== TASK INSTRUCTIONS ==
Pictures in the data should be dropped; transcribe exactly the lines from the one that has "Sie sehen gerade einen Platzhalterinhalt von" through the one that has "Filtrar Resultados".

(Records contained in a dataset)
┄┄┄┄┄┄

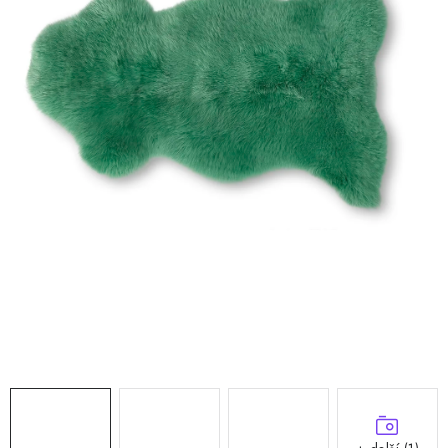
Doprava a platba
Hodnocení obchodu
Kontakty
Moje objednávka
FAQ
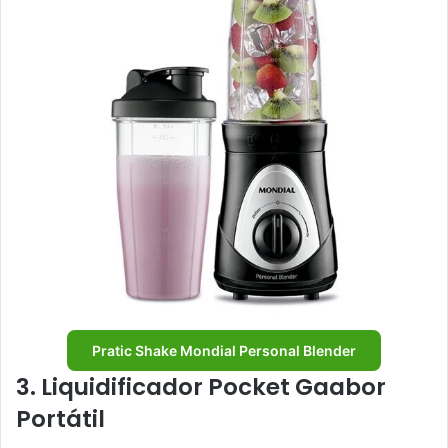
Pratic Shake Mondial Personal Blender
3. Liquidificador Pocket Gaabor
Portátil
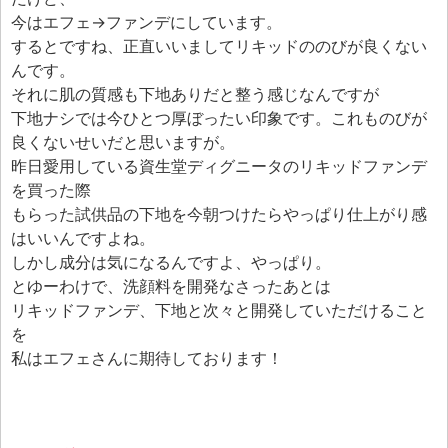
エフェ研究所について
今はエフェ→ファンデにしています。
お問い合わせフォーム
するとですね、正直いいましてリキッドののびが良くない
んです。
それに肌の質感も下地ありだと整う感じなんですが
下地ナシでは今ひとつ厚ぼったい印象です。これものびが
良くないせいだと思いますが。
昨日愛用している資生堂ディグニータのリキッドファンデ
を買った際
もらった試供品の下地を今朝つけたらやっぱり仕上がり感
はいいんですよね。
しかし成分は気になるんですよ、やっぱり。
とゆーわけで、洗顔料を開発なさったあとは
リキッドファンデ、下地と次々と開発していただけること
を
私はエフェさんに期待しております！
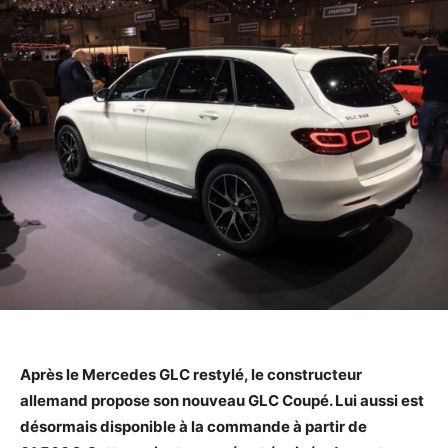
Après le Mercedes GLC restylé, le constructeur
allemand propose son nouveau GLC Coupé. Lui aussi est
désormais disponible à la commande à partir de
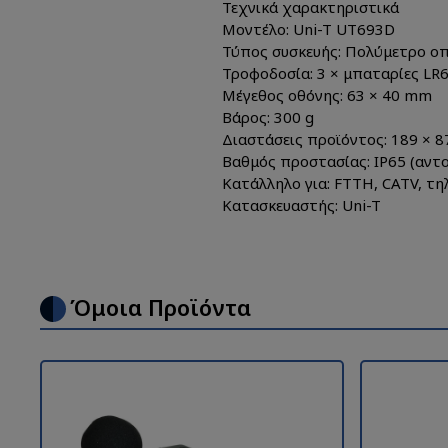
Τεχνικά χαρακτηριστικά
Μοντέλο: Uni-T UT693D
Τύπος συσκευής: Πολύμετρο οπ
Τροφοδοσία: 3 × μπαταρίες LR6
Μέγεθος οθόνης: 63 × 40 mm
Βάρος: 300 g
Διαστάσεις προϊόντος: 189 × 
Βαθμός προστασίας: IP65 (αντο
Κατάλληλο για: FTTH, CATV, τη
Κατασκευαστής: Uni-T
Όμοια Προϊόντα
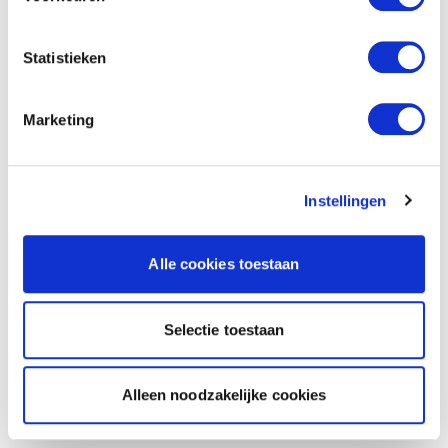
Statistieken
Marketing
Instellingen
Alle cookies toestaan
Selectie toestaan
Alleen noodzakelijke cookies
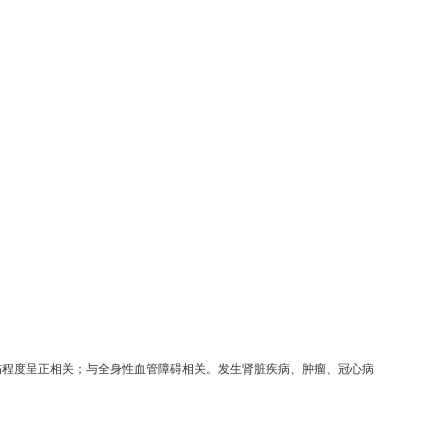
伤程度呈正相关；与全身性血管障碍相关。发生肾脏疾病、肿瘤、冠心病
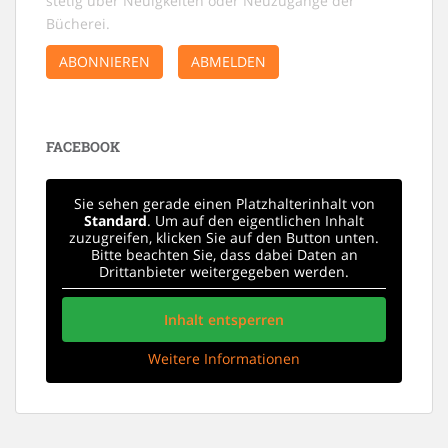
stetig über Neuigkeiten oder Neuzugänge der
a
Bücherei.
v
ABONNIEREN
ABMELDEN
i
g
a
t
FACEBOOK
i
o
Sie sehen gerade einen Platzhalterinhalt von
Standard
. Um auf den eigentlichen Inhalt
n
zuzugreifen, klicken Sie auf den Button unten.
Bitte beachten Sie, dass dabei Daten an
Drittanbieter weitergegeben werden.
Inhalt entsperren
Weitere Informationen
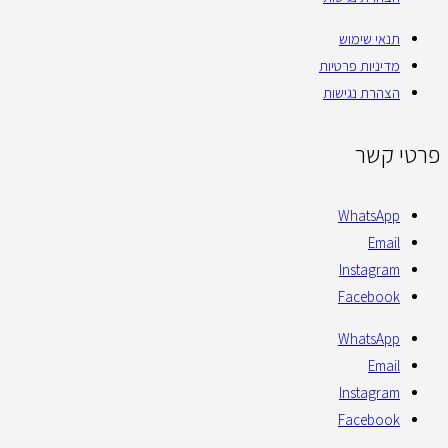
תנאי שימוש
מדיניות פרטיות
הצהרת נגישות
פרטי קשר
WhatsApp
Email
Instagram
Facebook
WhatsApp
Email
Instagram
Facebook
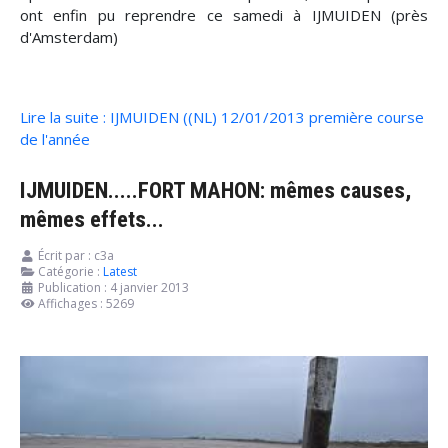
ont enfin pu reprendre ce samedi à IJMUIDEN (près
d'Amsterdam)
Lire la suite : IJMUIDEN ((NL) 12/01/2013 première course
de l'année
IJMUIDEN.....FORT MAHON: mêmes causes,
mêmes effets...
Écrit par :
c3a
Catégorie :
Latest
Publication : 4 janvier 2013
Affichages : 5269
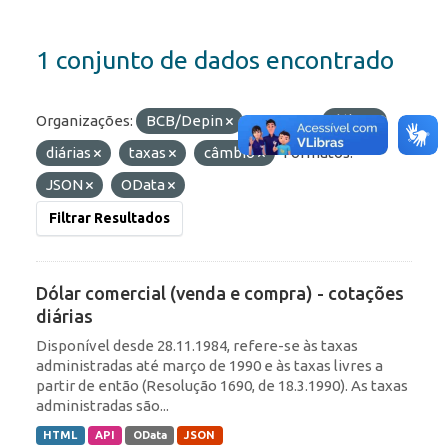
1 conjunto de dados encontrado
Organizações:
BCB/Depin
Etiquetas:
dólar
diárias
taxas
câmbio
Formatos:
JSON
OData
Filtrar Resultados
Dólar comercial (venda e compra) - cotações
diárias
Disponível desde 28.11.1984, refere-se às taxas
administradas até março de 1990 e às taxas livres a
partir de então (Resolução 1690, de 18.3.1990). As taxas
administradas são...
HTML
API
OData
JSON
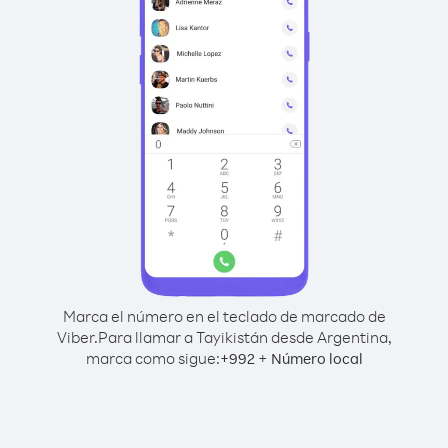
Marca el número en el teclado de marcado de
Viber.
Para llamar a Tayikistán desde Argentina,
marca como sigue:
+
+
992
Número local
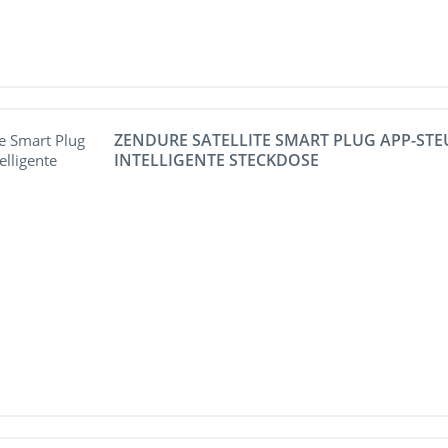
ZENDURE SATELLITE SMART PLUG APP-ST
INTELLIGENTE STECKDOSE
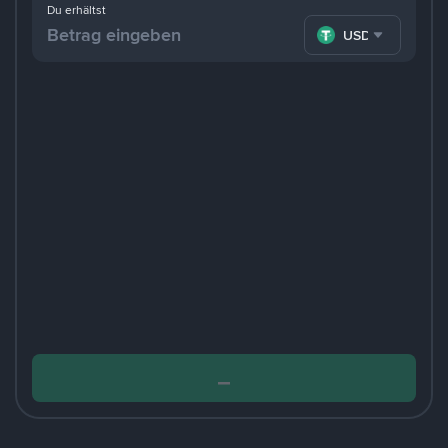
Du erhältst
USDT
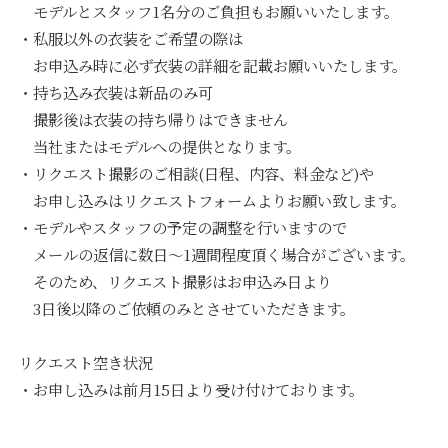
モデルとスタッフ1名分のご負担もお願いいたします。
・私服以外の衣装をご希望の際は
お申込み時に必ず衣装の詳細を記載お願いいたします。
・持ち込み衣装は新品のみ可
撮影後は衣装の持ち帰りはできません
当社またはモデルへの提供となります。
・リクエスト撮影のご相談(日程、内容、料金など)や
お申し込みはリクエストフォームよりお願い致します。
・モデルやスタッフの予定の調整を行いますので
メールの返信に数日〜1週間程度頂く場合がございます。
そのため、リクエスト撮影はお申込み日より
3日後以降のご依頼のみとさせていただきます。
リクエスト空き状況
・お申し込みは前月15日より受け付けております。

┄┄┄┄┄┄

== RESPONSE TO THE TASK ==
Sie sehen gerade einen Platzhalterinhalt von
Standard
. Um auf den eigentlichen Inhalt
n
zuzugreifen, klicken Sie auf den Button unten.
Bitte beachten Sie, dass dabei Daten an
Drittanbieter weitergegeben werden.
Inhalt entsperren
Weitere Informationen
תנאי שימוש
מדיניות פרטיות
הצהרת נגישות
פרטי קשר
WhatsApp
Email
Instagram
Facebook
WhatsApp
Email
Instagram
Facebook
ont enfin pu reprendre ce samedi à IJMUIDEN (près
d'Amsterdam)
Lire la suite : IJMUIDEN ((NL) 12/01/2013 première course
de l'année
IJMUIDEN.....FORT MAHON: mêmes causes,
mêmes effets...
Écrit par :
c3a
Catégorie :
Latest
Publication : 4 janvier 2013
Affichages : 5269
1 conjunto de dados encontrado
Organizações:
BCB/Depin
Etiquetas:
dólar
diárias
taxas
câmbio
Formatos:
JSON
OData
Filtrar Resultados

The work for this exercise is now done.